Note: This is probably going to be a long one so if you don't want to read a long personal anecdote about my relationship with Lego then you might want to click off.
Hello there folks. So back in 2013 I entered what some call a dark age. Basically where I all but gave up on Lego. I started rapidly losing interest in the stuff around 2012 when I was 13 years old. I simply couldn't find myself getting into any in-house Lego themes so I exclusively bought licensed stuff. Then the following year I gave up on licensed and called it quits with bricks. I did buy the bionicle reboot but that was the only thing I would buy labelled Lego.
My fascination with the products this company produced goes back to my very earliest childhood at age 3 and a half with bionicle. I remember I did this because my sister and cousin were big into it and me being the youngest of course I would follow them. In the years to follow my interest and dedication to the stuff would outlast their's. One thing I always dreamed of was having a complete collection of bionicle sets. A whole year's worth of sets that I could display on a desk somewhere. Of course this never happened. But back then it was all I dreamed of. Eventually I did get to a point where I would be able to complete sub sects of a wave (E.G all six toa) but of course never a complete year's wave. Of course over time as I started to gain interest in other themes this obsession with collection started to become.... a little bit unhealthy. I would dedicate all money I got from my parents (they're split up so I got money from both) to a single theme so I could have a complete collection. I would actively not buy other themes (even if I really liked the look of a certain set) just so I could dedicate all my time and money to building up a single collection. This was a slow progression over time. From focusing on certain themes over others to outright denying other themes.
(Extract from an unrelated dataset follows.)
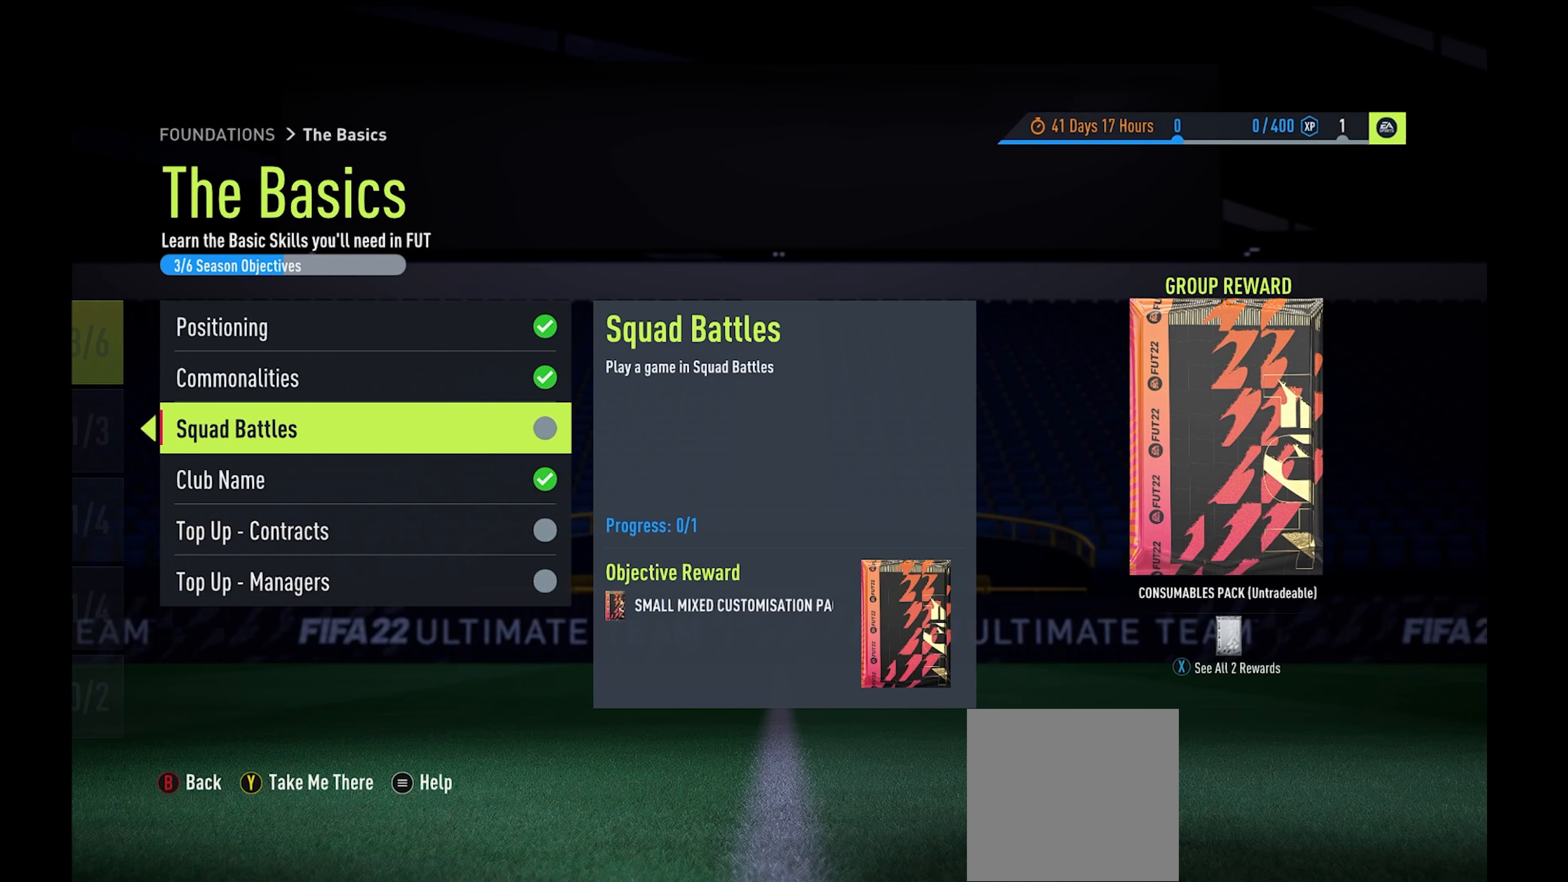
{"buttons": [], "left_stick": "down", "events": [[167, "left_stick", "down"], [333, "left_stick", "down-right"], [433, "left_stick", "down"]]}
This eventually lead me to a brick wall (no pun intended) in the early 2010s. The wave sizes and price points got too large for me to be able to form a collection. By 2013 it was pretty much impossible to form a collection. And it was around that time that I dropped out. For the past few years I simply told myself this was due to Lego products simply not interesting me anymore. That they were simply appealing to a different audience now and that I should just move on. But thing is I never stopped checking websites and looking at upcoming sets. I'd actively look at certain sets (such as that Nexo knights tank castle) with a feeling of want. But seeing the price point and knowing I couldn't pair it up with something to match it made me just ignore it and forget about it. However recently the unexpected happened. The unikitty sets have got my interest and I'm thinking about buying one or two. I'll see where it goes (won't buy till August anyway) but it legit has made me think about purchasing a Lego set over thirty pounds again. Now that I think I understand what happened I think I can control it this time. But then I might just drop interest in the purchase in a month's time (who knows).
I'm wondering if anyone else had a similar experience and if this is what it was like to get out of the dark age?